Supplied data START

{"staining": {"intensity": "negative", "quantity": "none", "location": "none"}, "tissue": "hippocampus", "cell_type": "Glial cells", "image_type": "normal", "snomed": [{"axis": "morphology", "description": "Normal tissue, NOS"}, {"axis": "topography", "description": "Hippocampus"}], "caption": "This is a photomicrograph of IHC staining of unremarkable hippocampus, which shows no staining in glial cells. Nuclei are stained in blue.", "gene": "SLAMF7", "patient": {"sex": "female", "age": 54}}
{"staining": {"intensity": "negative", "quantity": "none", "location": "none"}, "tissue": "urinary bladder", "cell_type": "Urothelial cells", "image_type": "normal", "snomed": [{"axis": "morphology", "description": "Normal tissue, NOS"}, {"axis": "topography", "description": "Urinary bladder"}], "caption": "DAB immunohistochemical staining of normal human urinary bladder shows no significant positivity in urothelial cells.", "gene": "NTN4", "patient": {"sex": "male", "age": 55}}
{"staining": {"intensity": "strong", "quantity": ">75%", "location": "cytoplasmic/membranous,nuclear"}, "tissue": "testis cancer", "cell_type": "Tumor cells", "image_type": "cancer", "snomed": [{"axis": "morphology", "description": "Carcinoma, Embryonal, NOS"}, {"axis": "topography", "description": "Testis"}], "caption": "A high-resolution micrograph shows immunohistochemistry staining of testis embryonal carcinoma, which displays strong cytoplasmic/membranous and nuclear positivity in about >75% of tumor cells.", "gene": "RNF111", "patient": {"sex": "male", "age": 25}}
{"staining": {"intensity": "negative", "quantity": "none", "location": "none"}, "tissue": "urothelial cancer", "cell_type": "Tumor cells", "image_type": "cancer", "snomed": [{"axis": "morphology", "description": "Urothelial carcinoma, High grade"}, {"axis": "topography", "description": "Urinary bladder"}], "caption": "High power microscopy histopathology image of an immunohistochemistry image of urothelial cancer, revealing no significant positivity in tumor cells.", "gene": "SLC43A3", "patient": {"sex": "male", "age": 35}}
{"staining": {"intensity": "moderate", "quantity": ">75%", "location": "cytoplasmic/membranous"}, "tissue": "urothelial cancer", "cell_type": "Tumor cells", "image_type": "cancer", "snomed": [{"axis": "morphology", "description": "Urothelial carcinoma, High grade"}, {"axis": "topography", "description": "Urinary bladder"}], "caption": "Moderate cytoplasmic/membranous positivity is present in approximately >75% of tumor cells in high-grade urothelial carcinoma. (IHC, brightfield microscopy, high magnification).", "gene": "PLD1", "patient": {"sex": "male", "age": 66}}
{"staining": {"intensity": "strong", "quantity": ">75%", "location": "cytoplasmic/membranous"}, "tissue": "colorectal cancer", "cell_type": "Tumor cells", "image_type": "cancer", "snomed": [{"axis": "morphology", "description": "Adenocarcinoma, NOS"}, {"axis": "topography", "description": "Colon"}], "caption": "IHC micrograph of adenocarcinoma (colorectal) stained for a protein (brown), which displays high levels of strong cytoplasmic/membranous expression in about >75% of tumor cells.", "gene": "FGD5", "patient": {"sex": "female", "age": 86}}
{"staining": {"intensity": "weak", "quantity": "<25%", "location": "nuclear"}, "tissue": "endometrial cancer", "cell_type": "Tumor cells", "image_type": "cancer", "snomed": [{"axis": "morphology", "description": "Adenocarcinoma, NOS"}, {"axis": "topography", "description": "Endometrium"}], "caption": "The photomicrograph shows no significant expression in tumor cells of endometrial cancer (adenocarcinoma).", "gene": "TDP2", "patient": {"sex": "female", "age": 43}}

Supplied data END

> **Problem description**: What you return should match the entries above exactly.

> **Response box**:
{"staining": {"intensity": "negative", "quantity": "none", "location": "none"}, "tissue": "hippocampus", "cell_type": "Glial cells", "image_type": "normal", "snomed": [{"axis": "morphology", "description": "Normal tissue, NOS"}, {"axis": "topography", "description": "Hippocampus"}], "caption": "This is a photomicrograph of IHC staining of unremarkable hippocampus, which shows no staining in glial cells. Nuclei are stained in blue.", "gene": "SLAMF7", "patient": {"sex": "female", "age": 54}}
{"staining": {"intensity": "negative", "quantity": "none", "location": "none"}, "tissue": "urinary bladder", "cell_type": "Urothelial cells", "image_type": "normal", "snomed": [{"axis": "morphology", "description": "Normal tissue, NOS"}, {"axis": "topography", "description": "Urinary bladder"}], "caption": "DAB immunohistochemical staining of normal human urinary bladder shows no significant positivity in urothelial cells.", "gene": "NTN4", "patient": {"sex": "male", "age": 55}}
{"staining": {"intensity": "strong", "quantity": ">75%", "location": "cytoplasmic/membranous,nuclear"}, "tissue": "testis cancer", "cell_type": "Tumor cells", "image_type": "cancer", "snomed": [{"axis": "morphology", "description": "Carcinoma, Embryonal, NOS"}, {"axis": "topography", "description": "Testis"}], "caption": "A high-resolution micrograph shows immunohistochemistry staining of testis embryonal carcinoma, which displays strong cytoplasmic/membranous and nuclear positivity in about >75% of tumor cells.", "gene": "RNF111", "patient": {"sex": "male", "age": 25}}
{"staining": {"intensity": "negative", "quantity": "none", "location": "none"}, "tissue": "urothelial cancer", "cell_type": "Tumor cells", "image_type": "cancer", "snomed": [{"axis": "morphology", "description": "Urothelial carcinoma, High grade"}, {"axis": "topography", "description": "Urinary bladder"}], "caption": "High power microscopy histopathology image of an immunohistochemistry image of urothelial cancer, revealing no significant positivity in tumor cells.", "gene": "SLC43A3", "patient": {"sex": "male", "age": 35}}
{"staining": {"intensity": "moderate", "quantity": ">75%", "location": "cytoplasmic/membranous"}, "tissue": "urothelial cancer", "cell_type": "Tumor cells", "image_type": "cancer", "snomed": [{"axis": "morphology", "description": "Urothelial carcinoma, High grade"}, {"axis": "topography", "description": "Urinary bladder"}], "caption": "Moderate cytoplasmic/membranous positivity is present in approximately >75% of tumor cells in high-grade urothelial carcinoma. (IHC, brightfield microscopy, high magnification).", "gene": "PLD1", "patient": {"sex": "male", "age": 66}}
{"staining": {"intensity": "strong", "quantity": ">75%", "location": "cytoplasmic/membranous"}, "tissue": "colorectal cancer", "cell_type": "Tumor cells", "image_type": "cancer", "snomed": [{"axis": "morphology", "description": "Adenocarcinoma, NOS"}, {"axis": "topography", "description": "Colon"}], "caption": "IHC micrograph of adenocarcinoma (colorectal) stained for a protein (brown), which displays high levels of strong cytoplasmic/membranous expression in about >75% of tumor cells.", "gene": "FGD5", "patient": {"sex": "female", "age": 86}}
{"staining": {"intensity": "weak", "quantity": "<25%", "location": "nuclear"}, "tissue": "endometrial cancer", "cell_type": "Tumor cells", "image_type": "cancer", "snomed": [{"axis": "morphology", "description": "Adenocarcinoma, NOS"}, {"axis": "topography", "description": "Endometrium"}], "caption": "The photomicrograph shows no significant expression in tumor cells of endometrial cancer (adenocarcinoma).", "gene": "TDP2", "patient": {"sex": "female", "age": 43}}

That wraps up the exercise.